The week in between the interview and the committee's decision stretched interminably. It seemed the reverse of “a thousand years in your sight are like yesterday.” It was more like “seven days in my sight are like a thousand years. He knew he had to let go and let God make this decision. And even though he was by profession a man of God, the waiting for the 'not yet' was awfully difficult.
It was difficult for lots of reasons. It was difficult because of his pride. It was difficult because of his strong desire to serve and to go on to the next step in the life he believed God had called him to. It was difficult because, over the past few months, he had fallen in love with this church and its people.
If you know anything at all about the call process in the Presbyterian church, you know those 'in between' weeks are weeks (and sometimes months) in exile. They are that way for the Pastor Nominating Committee, because they cannot talk with the congregation about the candidate. And they are that way because the pastor nominee cannot tell his current congregation he is looking to leave them and because he cannot know what the waiting will bring.
This time, he knew no matter the outcome, it wasn't going to be easy. If they did not call him to be their pastor, his own hopes for the immediate future, his own growing investment in this community of faith, would have to end. There would be some grief, some letting go, and a re-investment where he already was with people he already knew cared about him.
And he had been around the block enough times to know that if they did choose him, this would be far from easy as well. There would be another period of decision making, steps to be taken, letting go and moving and learning all kinds of new people. What if it wasn't a good fit, after all? It was risky. He knew that waiting for God's 'not yet' carries risk as well as reward.
Waiting for God's 'not yet'.
Michael and Margaret have been married more than fifty years. They have been through a lifetime together, and now they are nearing the final leg of their journey. Lots has happened to them over more than fifty years, too much to remember. Two more than grown children, two grown grandchildren, trips and adventures, travels and travails.
A few years ago Margaret was diagnosed with Alzheimer's. It is still possible to have a pretty clear conversation with her. She is still able to live at home, though Michael doesn't leave her home alone anymore. She still seems to be present in the moment, but that moment passes quickly.

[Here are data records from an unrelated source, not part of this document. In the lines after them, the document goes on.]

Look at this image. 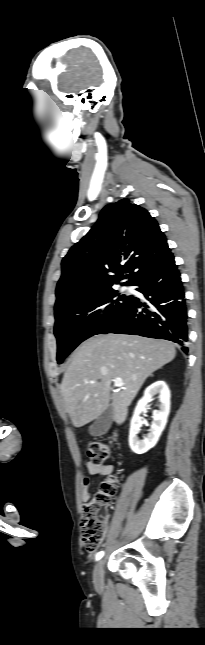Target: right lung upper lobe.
Here are the masks:
<instances>
[{
	"instance_id": "right-lung-upper-lobe-1",
	"label": "right lung upper lobe",
	"mask_w": 205,
	"mask_h": 645,
	"mask_svg": "<svg viewBox=\"0 0 205 645\" xmlns=\"http://www.w3.org/2000/svg\"><path fill=\"white\" fill-rule=\"evenodd\" d=\"M172 257L165 235L144 208L128 199L109 204L62 260L55 313L83 296L112 289L120 280L129 278L121 284H132Z\"/></svg>"
}]
</instances>
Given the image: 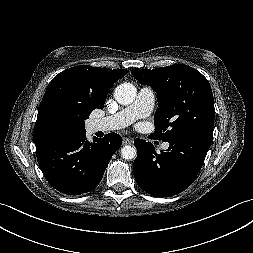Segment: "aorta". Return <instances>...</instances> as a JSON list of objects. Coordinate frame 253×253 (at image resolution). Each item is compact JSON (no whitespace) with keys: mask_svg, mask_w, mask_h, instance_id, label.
Listing matches in <instances>:
<instances>
[{"mask_svg":"<svg viewBox=\"0 0 253 253\" xmlns=\"http://www.w3.org/2000/svg\"><path fill=\"white\" fill-rule=\"evenodd\" d=\"M137 96V89L131 83H122L115 88L114 97L122 105L131 104ZM121 156L124 159L131 160L137 156V151L133 146H123Z\"/></svg>","mask_w":253,"mask_h":253,"instance_id":"1","label":"aorta"}]
</instances>
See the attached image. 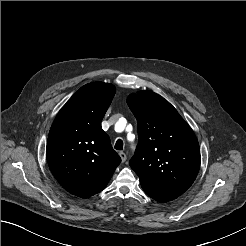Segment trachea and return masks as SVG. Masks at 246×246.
<instances>
[{
  "label": "trachea",
  "instance_id": "3493384b",
  "mask_svg": "<svg viewBox=\"0 0 246 246\" xmlns=\"http://www.w3.org/2000/svg\"><path fill=\"white\" fill-rule=\"evenodd\" d=\"M116 150H122L123 149V141L121 139H118L116 141V144L114 146Z\"/></svg>",
  "mask_w": 246,
  "mask_h": 246
}]
</instances>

And then there was the cancer. She has had many surgeries now, countless doctor appointments, chemotherapy. Her oncologist says it's not a matter of "if" anymore; it's a matter of "when." Both she and Michael (mostly Michael) have had to adjust to the unpredictability of knowing that any week things will go rapidly downhill.
They are off to North Carolina this week. To sit on the porch of a cabin in the Blue Ridge Mountains and enjoy the view. To wait for the sunrises and the sunsets, to feel the cool mountain air upon their cheeks, to once again share this place they have cherished and visited so many times. To wait, in a way, to wait patiently and with grace for the inevitable. I don't know if it's the Alzheimer's of Margaret's insurmountable spirit or just the grace of God that allows her to say, "I want to go to North Carolina one more time before I die."
Waiting for God's 'not yet'.
We are all of us Advent people, waiting people. Waiting for the one who has come and has promised to come again. Waiting for God's great parade to advance on a stunningly beautiful boulevard; waiting for the way to become clear so that everyone may know God's goodness.
Because that is what Isaiah is really talking about. He is talking about mountains being leveled and valleys filled in so that there can be a great celebration, a coronation, a procession of God, with no more barriers.
We are all of us waiting. Waiting to be released from exiles of loneliness or grief, estrangement or pain.
Waiting for the good news that there will be no more babies with defects and no more anxiety about jobs and no more separation from the ones we love, no more death.
We are all of us waiting people. Waiting for the one who comforts. Waiting for the one who endures. Waiting to encounter the one reality that does not fade.